While the data are consistent with the scarce available evidence in the literature on the natural history of untreated glaucoma, a few things should be kept in mind before the results are generalized to similar patient populations. The definition of NTG vs. HTG is quite arbitrary in general and was based on two baseline IOP measurements in EMGT. No formal IOP curve was done. So one would expect that there would be some overlap between the two diagnostic groups. The authors looked at progression rates in univariate analyses although, to their credit, they did look at the distribution of two other potential baseline risk factors for progression, baseline IOP and age. It would have been interesting to compare the rates in a multivariate model where the rates are adjusted for follow-up IOP and baseline field damage (the other risk factors found in previous EMGT studies) in addition to baseline IOP and age to see whether the rates of progression would still be the same. That said, however, I would expect a fairly high degree of correlation between the baseline and follow-up IOPs. Also, the number of PXG eyes was small potentially limiting the power of such analyses.

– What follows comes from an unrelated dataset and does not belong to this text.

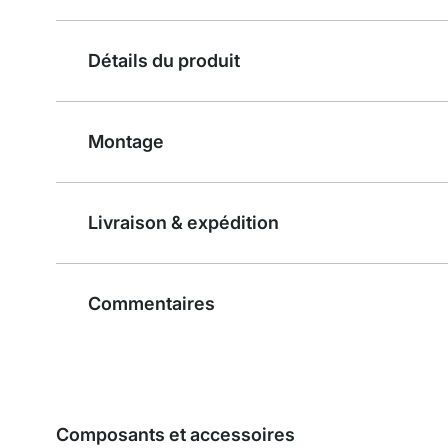
Détails du produit
Montage
Livraison & expédition
Commentaires
Composants et accessoires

Eyes with PXG are more likely to develop or have cataract progression or surgery, which could confound detection of glaucoma progression in trend analyses. However, given the results are consistent between the MD trend analysis and EMGT criteria, which at least partially correct for the influence of media opacity, this does not seem to be a major issue.
The EMGT database could also be used to answer the question whether, once adjusted for IOP, the progression rates are really different between HTG and NTG patients or we are just dealing with the same disease which progresses more slowly at lower pressures since there is less of the main risk factor for the disease. The last issue that needs to be considered is the fact that neither the MD trend analysis nor the EMGT criteria are location-sensitive. The functional impact of glaucoma is dependent on the location of field defects. Although NTG eyes may be progressing at a slower pace, given the existing evidence that the paracentral regions of the field are more likely to be involved in such eyes, the impact of progression may be different compared to HTG eyes.
I would like to commend the authors for providing us with invaluable information that will keep us thinking for a while and which will likely not be reproduced in our lifetime.